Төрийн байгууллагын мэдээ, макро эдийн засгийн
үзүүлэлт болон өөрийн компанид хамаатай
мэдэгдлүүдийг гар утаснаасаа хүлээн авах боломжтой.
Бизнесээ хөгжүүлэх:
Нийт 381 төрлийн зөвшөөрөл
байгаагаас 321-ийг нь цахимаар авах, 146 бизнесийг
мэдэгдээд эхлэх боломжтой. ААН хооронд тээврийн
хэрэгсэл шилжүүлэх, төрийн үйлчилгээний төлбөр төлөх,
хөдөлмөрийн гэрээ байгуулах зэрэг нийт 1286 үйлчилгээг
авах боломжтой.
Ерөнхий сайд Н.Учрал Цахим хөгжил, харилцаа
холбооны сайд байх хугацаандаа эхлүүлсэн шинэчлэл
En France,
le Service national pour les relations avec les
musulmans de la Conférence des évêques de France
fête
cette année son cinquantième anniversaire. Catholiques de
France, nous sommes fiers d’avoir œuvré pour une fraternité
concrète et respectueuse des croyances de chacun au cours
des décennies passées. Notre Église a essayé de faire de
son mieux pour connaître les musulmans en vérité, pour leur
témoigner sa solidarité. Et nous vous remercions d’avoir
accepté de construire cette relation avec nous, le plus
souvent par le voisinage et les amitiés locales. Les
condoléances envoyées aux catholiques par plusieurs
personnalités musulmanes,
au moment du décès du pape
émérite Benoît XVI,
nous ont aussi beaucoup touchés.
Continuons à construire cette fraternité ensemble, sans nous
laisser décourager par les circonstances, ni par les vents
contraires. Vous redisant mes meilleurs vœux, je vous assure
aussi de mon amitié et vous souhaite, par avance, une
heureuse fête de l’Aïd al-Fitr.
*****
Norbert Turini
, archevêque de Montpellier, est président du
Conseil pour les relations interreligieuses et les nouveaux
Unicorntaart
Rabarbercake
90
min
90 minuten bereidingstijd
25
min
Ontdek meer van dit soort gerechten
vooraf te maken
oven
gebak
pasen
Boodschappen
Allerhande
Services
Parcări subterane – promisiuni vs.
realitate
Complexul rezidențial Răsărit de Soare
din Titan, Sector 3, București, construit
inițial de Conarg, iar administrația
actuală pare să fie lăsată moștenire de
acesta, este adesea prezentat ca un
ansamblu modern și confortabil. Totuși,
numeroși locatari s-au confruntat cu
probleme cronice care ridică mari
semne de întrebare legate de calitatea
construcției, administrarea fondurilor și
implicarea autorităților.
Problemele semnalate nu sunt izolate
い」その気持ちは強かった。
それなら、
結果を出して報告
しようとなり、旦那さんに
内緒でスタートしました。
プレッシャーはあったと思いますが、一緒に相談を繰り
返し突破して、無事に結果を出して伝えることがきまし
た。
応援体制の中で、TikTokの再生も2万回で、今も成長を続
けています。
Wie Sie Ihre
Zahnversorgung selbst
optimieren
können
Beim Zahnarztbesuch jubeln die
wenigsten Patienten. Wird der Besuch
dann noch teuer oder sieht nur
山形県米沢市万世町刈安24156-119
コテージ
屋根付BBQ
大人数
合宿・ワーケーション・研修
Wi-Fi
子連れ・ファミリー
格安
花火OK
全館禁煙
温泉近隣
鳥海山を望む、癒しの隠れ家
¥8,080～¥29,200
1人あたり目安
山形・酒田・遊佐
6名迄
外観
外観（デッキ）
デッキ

YOUR TASK → Please return the lines above that run from the line containing "actuală pare să fie lăsată moștenire de" to the line containing "内緒でスタートしました。", inclusive, exactly and with no other lines.

YOUR RESPONSE →
actuală pare să fie lăsată moștenire de
acesta, este adesea prezentat ca un
ansamblu modern și confortabil. Totuși,
numeroși locatari s-au confruntat cu
probleme cronice care ridică mari
semne de întrebare legate de calitatea
construcției, administrarea fondurilor și
implicarea autorităților.
Problemele semnalate nu sunt izolate
い」その気持ちは強かった。
それなら、
結果を出して報告
しようとなり、旦那さんに
内緒でスタートしました。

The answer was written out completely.